Saintly Students

When the New Orleans Saints go marching into the Superdome this season, so do a few talented Southeastern students who work in front of the cameras and behind the scenes to make games more enjoyable for fans

Tuesday, December 10, 2013


Each time the New Orleans Saints play at home this season, a group of Southeastern students arrives early to the Mercedes-Benz Superdome and gets to work. Students from a variety of majors – including communications, psychology, kinesiology, sport management and more – represent Southeastern and the Saints as they use their skills to make games more enjoyable for fans.

Students Chelsey Hymel, Kolbie Lawrence and Lacie Tramonte, along with alumna Ashley Lewis, are members of the Saintsations, the official cheerleaders for the Saints. Their responsibilities include interacting with fans, cheering for the Saints and promoting charities and events. According to Hymel, the experience of being a part of each Saints home game and sharing the passion for the team with the city of New Orleans is incomparable.

Nicholas Smith, a senior in sport management, works as a manager assistant for SMG New Orleans, the event management company for the Superdome. At home Saints games, he is stationed in the command post responding to patron text messages and sending appropriate personnel in response. Smith began working at the Superdome as an usher when it reopened in 2006 after Hurricane Katrina and was promoted to his current position soon after.


Robert Scarpati, a sports reporter for the Southeastern Channel, films a post-game report following a recent Saints game.

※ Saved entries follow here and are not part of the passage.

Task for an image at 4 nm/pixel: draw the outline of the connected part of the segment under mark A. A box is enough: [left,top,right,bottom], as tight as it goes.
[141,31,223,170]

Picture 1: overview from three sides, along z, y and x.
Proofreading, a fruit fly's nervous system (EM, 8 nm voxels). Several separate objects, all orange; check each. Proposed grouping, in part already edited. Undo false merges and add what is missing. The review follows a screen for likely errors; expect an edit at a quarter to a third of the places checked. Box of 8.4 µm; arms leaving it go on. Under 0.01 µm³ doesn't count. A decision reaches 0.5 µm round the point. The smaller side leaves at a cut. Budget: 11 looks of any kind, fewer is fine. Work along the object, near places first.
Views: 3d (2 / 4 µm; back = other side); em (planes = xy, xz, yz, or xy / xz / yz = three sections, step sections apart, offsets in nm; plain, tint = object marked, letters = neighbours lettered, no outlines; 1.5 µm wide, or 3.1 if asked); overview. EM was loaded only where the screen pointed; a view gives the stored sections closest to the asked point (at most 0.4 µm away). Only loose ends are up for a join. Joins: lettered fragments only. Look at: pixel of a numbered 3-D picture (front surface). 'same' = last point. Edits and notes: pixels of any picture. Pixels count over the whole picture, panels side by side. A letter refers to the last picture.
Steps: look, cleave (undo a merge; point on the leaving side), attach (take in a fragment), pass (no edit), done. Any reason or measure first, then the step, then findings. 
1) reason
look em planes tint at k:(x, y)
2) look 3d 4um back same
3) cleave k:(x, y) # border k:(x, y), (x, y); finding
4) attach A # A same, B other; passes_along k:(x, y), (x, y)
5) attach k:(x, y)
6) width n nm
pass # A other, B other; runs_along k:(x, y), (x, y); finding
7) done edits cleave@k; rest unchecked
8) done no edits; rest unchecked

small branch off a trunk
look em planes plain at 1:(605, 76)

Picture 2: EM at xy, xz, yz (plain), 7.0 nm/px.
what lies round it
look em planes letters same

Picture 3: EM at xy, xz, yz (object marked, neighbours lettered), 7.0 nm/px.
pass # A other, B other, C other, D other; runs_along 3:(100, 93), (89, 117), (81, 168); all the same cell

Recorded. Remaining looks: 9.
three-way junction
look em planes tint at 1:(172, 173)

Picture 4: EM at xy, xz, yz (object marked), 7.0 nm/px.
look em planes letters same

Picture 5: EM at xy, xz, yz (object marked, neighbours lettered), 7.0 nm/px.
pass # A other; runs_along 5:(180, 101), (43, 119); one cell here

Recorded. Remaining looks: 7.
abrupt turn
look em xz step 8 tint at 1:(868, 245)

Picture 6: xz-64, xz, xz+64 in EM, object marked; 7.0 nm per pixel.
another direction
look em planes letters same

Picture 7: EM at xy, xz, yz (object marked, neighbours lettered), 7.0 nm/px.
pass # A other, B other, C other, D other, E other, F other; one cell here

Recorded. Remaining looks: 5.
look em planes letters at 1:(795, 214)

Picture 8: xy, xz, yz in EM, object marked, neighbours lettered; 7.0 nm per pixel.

Five more students serve as sports reporters and videographers for the Southeastern Channel's "The Big Game," an Emmy award-winning sports program similar to ESPN's "SportsCenter." Stephen Smith, Robert Scarpati, Erika Ferrando, Lindsey Cramer and Matt Flores receive media credentials to sit in the press box at the Superdome, and they personally interview Saints players and coaches – as well as the occasional opponent, including former Southeastern Lions standout Robert Alford of the Atlanta Falcons – following the games. The students are allowed to access the locker room and the field to film game reports, highlight reads, game analyses and interviews after each game.

The students' experiences this season will likely shape their future career paths, such as Smith's goal to work in operations for a professional team or event venue. Some – like Lewis, who now serves as a dance instructor at Southeastern – will make a career of their talent, while others will simply draw from their experiences when they explore new career opportunities after graduation.